Here is a sample of one of my pdf files:
Sample1.pdf
PostScript is a programming language, so you can do a lot with it. What you need to do here is redefine the action of requesting page sizes. The Page size and content are separate in PostScript, so you need to do 2 things:
1) Alter the media request from landscape to portrait
2) rotate the content of the page
The simplest way to do this is to redefine the 'setpagedevice' operator.

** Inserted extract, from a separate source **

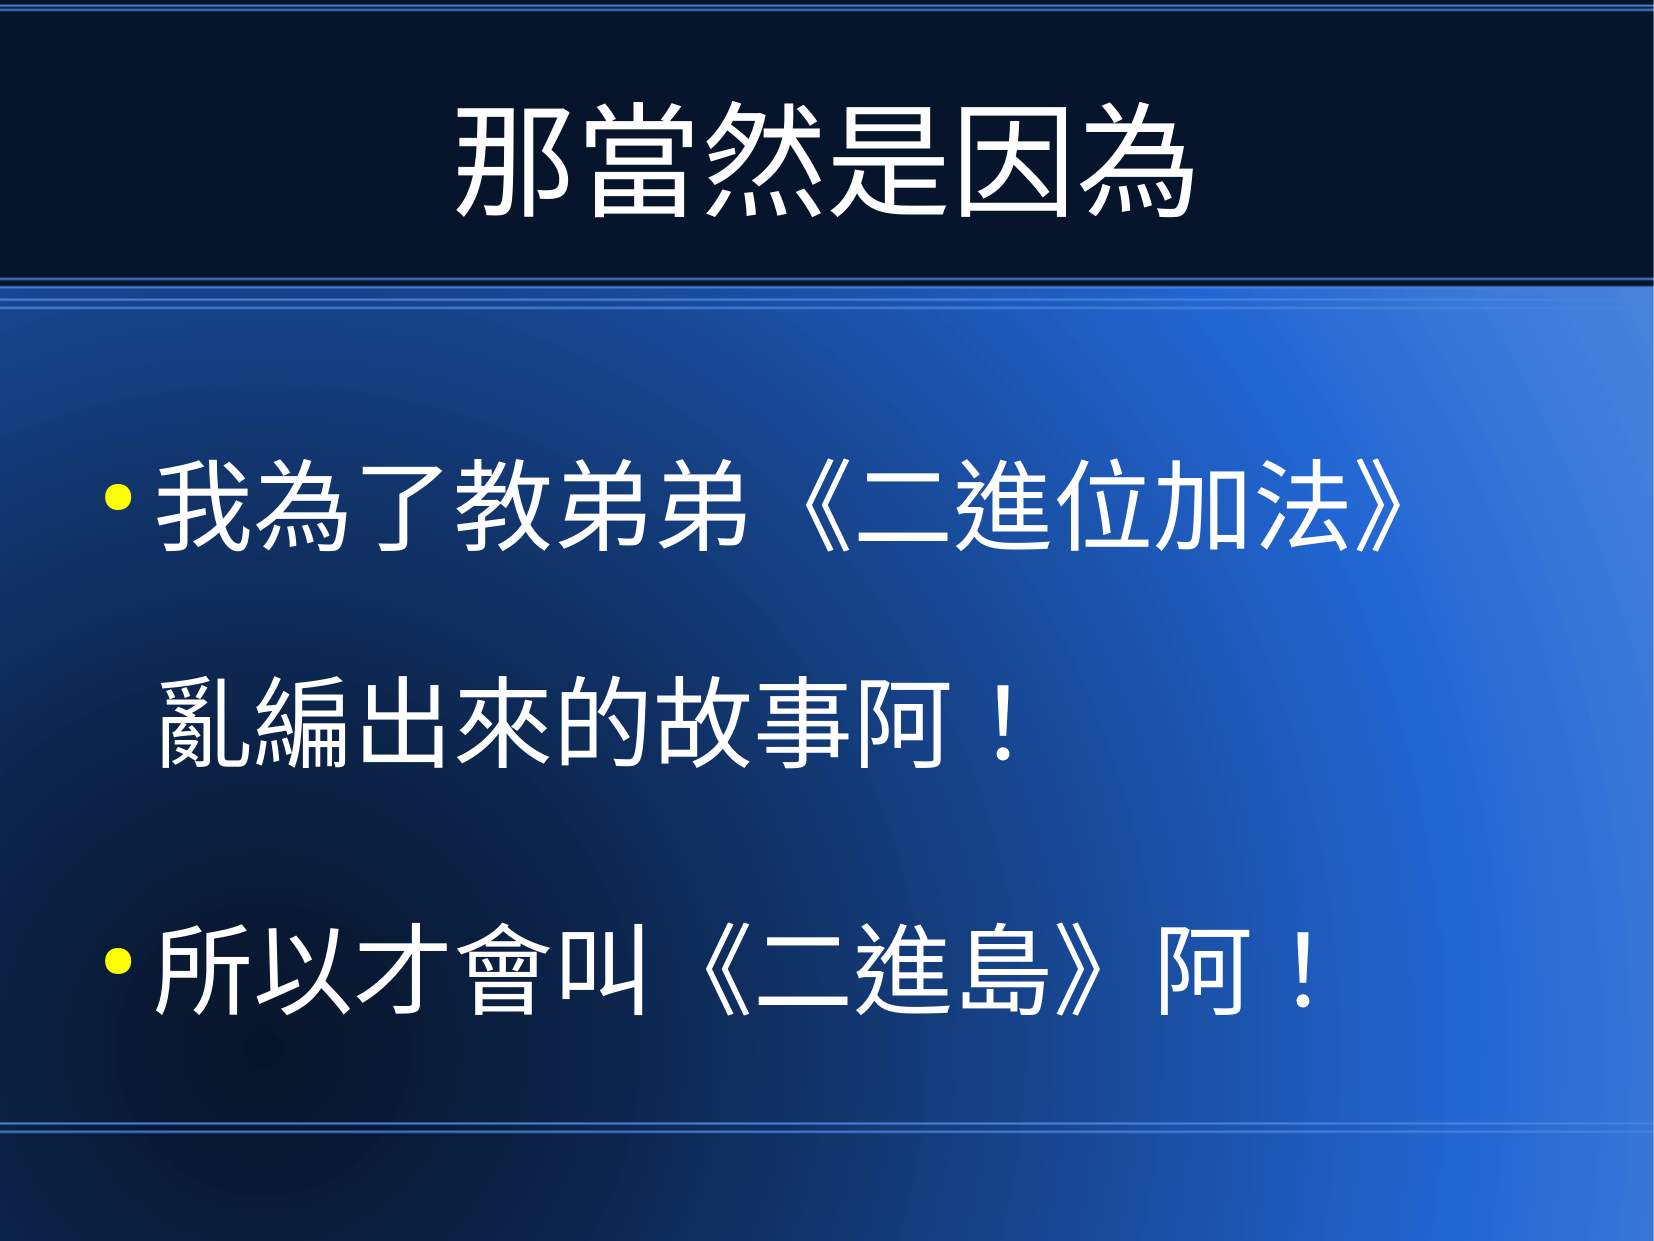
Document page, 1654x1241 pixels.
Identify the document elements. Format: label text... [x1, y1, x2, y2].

title 那當然是因為 [82, 49, 1571, 257]
list 我為了教弟弟《二進位加法》 亂編出來的故事阿！ 所以才會叫《二進島》阿！ [82, 355, 1571, 1241]
picture [0, 0, 1654, 1241]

Here's an example:
/oldsetpagedevice /setpagedevice load def %% copy original definition
/setpagedevice {
dup /PageSize known { %% Do we have a page size redefinition ?

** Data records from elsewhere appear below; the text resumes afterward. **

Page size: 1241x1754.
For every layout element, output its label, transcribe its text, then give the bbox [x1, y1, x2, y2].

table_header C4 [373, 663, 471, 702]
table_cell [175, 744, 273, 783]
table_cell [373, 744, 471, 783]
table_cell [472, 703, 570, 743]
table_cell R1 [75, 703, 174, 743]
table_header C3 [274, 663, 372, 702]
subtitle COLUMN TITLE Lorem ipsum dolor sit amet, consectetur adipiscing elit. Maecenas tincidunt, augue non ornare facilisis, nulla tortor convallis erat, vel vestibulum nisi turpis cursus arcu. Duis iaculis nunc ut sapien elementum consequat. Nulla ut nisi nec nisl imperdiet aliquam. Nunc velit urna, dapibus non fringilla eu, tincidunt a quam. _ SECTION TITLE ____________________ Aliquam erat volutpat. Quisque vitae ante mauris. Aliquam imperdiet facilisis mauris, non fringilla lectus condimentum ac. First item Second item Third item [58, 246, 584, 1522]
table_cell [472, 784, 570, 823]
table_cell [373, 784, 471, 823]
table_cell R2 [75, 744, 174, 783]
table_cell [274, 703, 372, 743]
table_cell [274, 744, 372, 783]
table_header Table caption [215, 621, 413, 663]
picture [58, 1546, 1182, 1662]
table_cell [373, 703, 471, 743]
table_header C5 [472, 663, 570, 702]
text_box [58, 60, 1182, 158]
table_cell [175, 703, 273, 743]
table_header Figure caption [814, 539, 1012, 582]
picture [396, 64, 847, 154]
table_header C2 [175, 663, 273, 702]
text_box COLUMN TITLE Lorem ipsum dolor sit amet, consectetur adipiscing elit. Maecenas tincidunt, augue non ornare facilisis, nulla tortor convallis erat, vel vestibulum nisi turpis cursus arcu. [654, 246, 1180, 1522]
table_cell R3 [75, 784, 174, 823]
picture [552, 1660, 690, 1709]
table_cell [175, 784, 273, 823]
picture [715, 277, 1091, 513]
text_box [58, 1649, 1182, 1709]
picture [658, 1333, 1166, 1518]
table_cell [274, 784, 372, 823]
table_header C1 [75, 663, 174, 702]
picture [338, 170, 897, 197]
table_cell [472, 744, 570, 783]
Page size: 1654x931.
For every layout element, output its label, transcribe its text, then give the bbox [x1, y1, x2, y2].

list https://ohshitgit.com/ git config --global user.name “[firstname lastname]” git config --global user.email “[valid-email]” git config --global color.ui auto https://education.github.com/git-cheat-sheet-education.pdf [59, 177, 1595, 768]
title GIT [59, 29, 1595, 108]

dup /PageSize get %% get the array if so
aload pop %% get elements remove array copy
gt { %% is width > height ?
dup /PageSize get aload %% get size array, put content on stack
3 1 roll %% roll stack to put array at back
exch %% swap width and height
3 -1 roll %% bring array back to front of stack
astore %% put swapped elements into array
/PageSize exch %% put key on stack and swap with value
2 index %% copy the original dict
3 1 roll %% move dict to back of stack
put %% put new page size array in dict
90 rotate %% rotate content 90 degrees anti-clockwise
} if
} if
oldsetpagedevice %% call the original definition
} bind def
This checks configuration changes to see if the page size is being altered, if it is it gets the new size, and looks to see if width > height (a simple definition of landscape). If that is true then it alters the request by swapping the width and height, and then rotates the page content by 90 degrees.
You can use this with Ghostscript by putting the above content in a file (eg prolog.ps) and then running that file before your own job:
gs ...... prolog.ps job.ps
I have tried this, but not with a landscape file as I didn't have one to hand. Note also that it is possible to construct a PostScript program which will defeat this.

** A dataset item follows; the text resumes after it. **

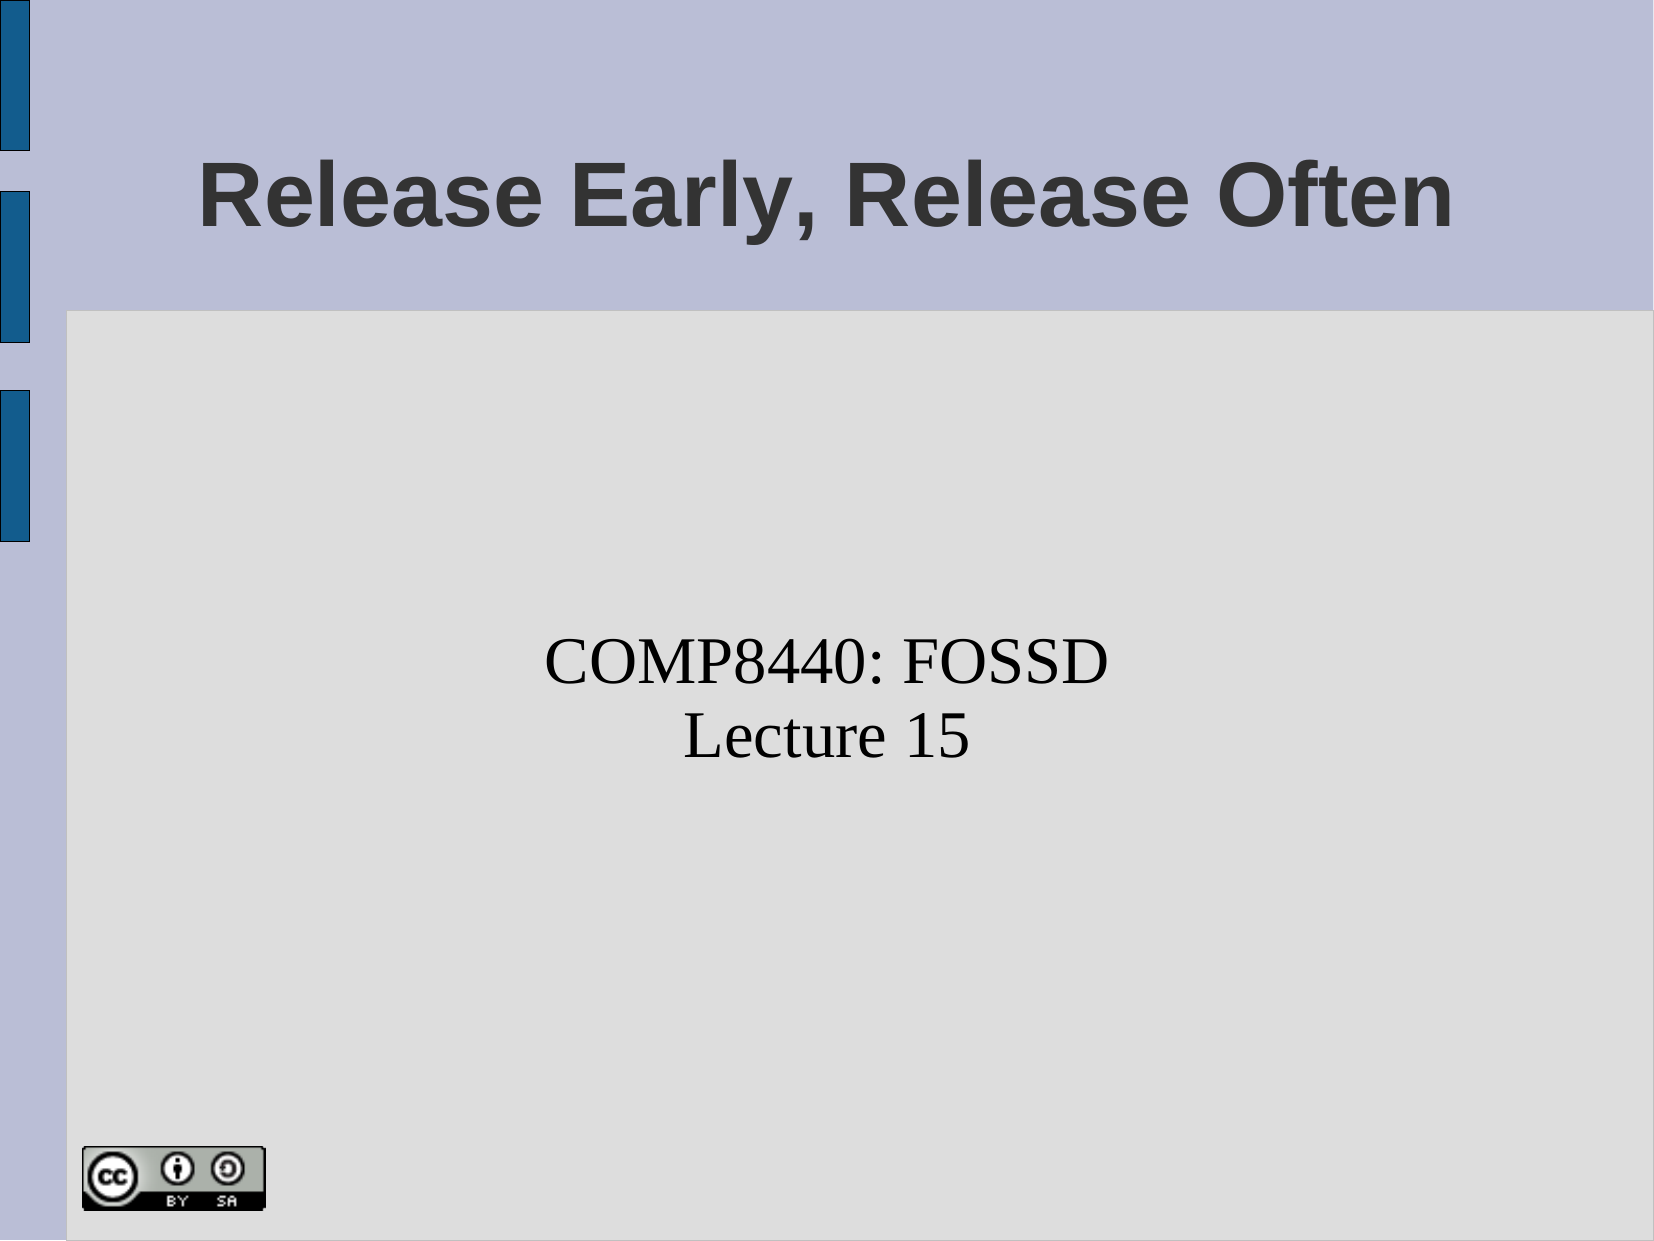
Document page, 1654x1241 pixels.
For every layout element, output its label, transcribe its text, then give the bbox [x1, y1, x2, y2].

subtitle COMP8440: FOSSD Lecture 15 [121, 344, 1534, 1127]
picture [82, 1146, 266, 1211]
title Release Early, Release Often [121, 91, 1534, 299]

I found a workable solution. It is not as versatile as I hoped, but it hits all my requirements.
The following postscript script will rotate A4, Letter and Legal documents to Portrait. To get it to do other page sizes adjust the min and max sizes.
%!PS
% Sequence to set up for a single page size, auto fit all pages.
% Autorotate A4 Letter and Legal page sizes to Portrait
<< /Policies << /PageSize 3 >>
/InputAttributes currentpagedevice /InputAttributes get %current dict
dup { pop 1 index exch undef } forall % remove all page sizes
dup 0 << /PageSize [ 595 0 612 99999 ] >> put % [ min-w min-h max-w max-h ]
>> setpagedevice
This postscript script will rotate A4, Letter and Legal documents to Landscape. The only difference is the Min/Max page size values.
%!PS
% Sequence to set up for a single page size, auto fit all pages.
% Autorotate A4 Letter and Legal page sizes to Landscape
<< /Policies << /PageSize 3 >>
/InputAttributes currentpagedevice /InputAttributes get %current dict
dup { pop 1 index exch undef } forall % remove all page sizes
dup 0 << /PageSize [ 0 595 99999 612 ] >> put % [ min-w min-h max-w max-h ]
>> setpagedevice
This solution is based off the auto-rotate.ps file I found in the source code for the hylafax project. That project appears to be licensed under BSD.
Although Zig158 answer is working well, since then a new option has appeared
-dFIXEDMEDIA
witch works for any paper size, not only for a4.
See Ghostscript bug tracker for additional details.